What is noteworthy about the demon nun character is that she didn’t exist until about three months before Conjuring 2 opened, as she was added during last-minute reshoots.
The studio and Wan had a cut of the movie, which stars Patrick Wilson and Vera Farmiga as paranormal investigators, in which the antagonist was a demonic figure with horns. The studio was ready to release that version, but at the last minute, Wan was struck by a revelation. And so he came up with a new concept, a demon nun, which he pitched to New Line. And even though the late-in-the-game change could have spooked some studios, New Line execs gave him their blessing.
The shoot took place in March, just three months before the movie was scheduled to open on June 10. Some of the changes were minor: The art piece that Wilson is painting was altered digitally as the horned demon made way for the demon nun. Some were more extensive, such as a set piece in which Farmiga watches in terror as a shadow crawls across the wall to line up with the painting and … (well, you'll just have to see the movie to learn more). Bonnie Aarons, under heavy makeup, played the character.
The Nun will be the second spinoff from the Conjuring series, following 2014’s Annabelle. That movie proved to be a horror hit when it ultimately grossed more than $256 million worldwide (or nearly 40 times its production budget). New Line has now slated an Annabelle sequel for 2017.

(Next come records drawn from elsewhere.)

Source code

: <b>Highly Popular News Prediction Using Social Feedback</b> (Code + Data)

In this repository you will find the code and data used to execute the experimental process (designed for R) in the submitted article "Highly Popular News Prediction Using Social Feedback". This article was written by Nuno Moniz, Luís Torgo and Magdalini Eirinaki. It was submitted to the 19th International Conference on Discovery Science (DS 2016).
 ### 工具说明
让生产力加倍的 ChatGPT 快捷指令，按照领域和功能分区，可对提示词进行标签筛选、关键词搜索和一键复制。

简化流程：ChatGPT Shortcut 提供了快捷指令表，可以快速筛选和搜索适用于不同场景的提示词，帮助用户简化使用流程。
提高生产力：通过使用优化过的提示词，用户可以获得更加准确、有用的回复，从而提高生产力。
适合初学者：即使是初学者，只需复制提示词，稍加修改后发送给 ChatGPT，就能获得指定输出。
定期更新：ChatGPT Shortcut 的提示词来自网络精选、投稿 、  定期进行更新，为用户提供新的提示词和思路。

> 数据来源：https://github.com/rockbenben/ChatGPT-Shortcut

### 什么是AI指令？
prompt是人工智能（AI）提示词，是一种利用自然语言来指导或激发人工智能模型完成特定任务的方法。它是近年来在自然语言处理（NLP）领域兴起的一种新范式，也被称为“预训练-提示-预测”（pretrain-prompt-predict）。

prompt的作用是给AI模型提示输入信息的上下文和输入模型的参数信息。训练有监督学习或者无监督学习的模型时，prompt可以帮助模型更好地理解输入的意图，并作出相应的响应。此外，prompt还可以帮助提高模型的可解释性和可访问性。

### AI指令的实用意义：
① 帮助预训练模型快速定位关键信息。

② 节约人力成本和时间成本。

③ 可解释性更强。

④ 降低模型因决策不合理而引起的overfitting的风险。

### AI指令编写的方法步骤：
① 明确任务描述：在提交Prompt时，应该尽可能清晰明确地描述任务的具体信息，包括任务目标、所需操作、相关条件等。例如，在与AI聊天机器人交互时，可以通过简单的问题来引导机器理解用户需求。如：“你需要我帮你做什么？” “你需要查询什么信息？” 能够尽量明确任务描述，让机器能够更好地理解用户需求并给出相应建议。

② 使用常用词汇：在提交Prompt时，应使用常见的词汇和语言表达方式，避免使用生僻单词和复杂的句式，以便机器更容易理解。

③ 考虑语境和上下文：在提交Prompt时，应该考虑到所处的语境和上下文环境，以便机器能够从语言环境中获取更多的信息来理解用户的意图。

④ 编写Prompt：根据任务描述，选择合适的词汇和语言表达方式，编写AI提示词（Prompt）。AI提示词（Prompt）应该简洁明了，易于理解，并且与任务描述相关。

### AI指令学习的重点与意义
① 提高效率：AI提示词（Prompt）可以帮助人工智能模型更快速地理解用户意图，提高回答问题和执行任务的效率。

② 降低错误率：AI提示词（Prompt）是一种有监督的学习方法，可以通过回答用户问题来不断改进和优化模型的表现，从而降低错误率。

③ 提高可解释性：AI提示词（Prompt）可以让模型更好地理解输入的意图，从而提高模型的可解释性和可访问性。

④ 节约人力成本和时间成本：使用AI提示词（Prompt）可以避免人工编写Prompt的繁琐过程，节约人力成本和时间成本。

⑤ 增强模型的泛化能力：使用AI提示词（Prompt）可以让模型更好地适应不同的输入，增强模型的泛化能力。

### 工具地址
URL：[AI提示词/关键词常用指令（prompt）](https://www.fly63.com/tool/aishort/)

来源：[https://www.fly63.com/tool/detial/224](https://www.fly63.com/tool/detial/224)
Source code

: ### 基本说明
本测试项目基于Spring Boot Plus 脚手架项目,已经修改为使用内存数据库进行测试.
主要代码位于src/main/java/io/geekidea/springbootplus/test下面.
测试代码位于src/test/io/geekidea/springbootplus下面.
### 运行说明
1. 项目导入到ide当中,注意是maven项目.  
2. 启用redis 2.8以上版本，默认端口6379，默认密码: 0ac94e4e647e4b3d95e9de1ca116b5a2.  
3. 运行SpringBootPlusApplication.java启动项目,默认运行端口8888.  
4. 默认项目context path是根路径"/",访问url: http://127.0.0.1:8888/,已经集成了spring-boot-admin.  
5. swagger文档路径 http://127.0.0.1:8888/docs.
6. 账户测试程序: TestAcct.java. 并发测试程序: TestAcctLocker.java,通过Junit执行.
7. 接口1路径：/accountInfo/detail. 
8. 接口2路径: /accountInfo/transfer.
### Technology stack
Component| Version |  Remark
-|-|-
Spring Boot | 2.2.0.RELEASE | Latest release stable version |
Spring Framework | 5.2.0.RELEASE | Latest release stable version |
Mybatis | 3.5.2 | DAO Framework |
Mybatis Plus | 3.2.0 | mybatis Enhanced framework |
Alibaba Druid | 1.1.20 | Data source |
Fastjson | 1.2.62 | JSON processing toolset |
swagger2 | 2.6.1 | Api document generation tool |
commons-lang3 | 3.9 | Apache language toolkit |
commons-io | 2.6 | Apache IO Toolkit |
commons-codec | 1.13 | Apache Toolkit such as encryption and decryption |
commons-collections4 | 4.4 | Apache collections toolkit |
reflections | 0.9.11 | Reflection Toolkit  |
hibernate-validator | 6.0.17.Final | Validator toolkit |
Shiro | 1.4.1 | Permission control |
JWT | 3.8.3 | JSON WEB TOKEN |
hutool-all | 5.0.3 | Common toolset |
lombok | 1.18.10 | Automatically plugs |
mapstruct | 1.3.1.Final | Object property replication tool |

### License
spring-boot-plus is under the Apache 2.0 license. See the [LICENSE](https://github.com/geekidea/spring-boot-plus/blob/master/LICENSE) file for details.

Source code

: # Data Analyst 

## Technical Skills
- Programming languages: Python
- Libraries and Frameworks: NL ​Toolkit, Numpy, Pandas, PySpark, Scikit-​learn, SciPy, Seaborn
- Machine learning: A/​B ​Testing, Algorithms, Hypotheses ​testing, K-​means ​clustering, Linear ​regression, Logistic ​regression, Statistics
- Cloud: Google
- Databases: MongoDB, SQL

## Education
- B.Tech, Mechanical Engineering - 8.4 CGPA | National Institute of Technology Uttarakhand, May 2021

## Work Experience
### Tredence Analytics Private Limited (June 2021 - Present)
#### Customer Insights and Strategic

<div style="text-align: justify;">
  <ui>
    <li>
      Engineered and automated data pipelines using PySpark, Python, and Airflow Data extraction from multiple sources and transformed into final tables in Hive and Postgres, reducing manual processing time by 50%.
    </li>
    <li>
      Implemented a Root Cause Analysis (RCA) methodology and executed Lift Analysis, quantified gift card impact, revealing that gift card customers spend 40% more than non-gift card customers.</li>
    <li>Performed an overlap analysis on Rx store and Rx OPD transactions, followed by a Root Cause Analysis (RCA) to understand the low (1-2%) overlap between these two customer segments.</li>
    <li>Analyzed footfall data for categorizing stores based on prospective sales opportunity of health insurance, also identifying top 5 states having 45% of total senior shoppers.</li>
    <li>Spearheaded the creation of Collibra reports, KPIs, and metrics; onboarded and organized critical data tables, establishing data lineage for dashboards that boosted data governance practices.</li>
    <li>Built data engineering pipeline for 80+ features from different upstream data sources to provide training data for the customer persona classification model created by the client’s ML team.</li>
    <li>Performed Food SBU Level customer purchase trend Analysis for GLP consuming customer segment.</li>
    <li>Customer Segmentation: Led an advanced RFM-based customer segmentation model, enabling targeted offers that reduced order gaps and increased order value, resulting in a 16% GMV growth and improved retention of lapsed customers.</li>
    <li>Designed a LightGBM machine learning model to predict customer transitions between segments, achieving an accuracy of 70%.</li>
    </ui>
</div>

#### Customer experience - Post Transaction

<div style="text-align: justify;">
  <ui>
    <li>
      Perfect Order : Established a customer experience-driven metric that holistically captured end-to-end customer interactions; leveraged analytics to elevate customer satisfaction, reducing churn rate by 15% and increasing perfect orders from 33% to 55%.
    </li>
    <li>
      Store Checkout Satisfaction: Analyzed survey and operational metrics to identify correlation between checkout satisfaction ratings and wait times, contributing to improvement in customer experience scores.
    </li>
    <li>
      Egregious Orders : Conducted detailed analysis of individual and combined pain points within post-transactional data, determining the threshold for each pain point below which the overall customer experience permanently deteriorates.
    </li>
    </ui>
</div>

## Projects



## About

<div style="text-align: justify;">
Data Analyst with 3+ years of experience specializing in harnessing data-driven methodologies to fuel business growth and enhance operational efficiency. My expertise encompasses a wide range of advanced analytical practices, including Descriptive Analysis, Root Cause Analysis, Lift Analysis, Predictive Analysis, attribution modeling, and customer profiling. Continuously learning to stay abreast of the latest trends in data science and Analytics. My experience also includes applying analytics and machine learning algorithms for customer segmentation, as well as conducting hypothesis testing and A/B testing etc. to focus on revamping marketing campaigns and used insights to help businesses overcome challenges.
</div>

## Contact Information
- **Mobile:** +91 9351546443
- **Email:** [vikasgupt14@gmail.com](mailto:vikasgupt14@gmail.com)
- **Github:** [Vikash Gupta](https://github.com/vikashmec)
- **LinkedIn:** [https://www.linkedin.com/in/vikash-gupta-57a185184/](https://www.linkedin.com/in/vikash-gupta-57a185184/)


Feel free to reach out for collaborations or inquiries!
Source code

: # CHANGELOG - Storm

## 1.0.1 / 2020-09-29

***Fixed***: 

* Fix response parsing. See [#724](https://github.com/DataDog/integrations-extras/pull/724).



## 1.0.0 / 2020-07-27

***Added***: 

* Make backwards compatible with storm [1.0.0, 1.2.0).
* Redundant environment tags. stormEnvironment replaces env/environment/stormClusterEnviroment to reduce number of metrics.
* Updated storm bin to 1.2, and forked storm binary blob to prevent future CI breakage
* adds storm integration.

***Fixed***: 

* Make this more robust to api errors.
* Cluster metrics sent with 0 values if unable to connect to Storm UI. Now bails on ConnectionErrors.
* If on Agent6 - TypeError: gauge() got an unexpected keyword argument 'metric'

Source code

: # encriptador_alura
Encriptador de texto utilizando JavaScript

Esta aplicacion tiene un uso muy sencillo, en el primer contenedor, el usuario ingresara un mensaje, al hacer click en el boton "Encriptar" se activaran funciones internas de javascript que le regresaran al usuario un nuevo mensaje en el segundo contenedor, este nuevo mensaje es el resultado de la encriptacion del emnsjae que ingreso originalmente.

The Conjuring franchise remains popular as Conjuring 2 was not only the No. 1 film in North America but also No. 1 internationally this past weekend outside of China. It was also the biggest opening weekend ever for a horror film in 30 markets including Australia, Mexico, Brazil, all of Latin America and most markets in Asia. The movie has already grossed more than $100 million worldwide in five days of release.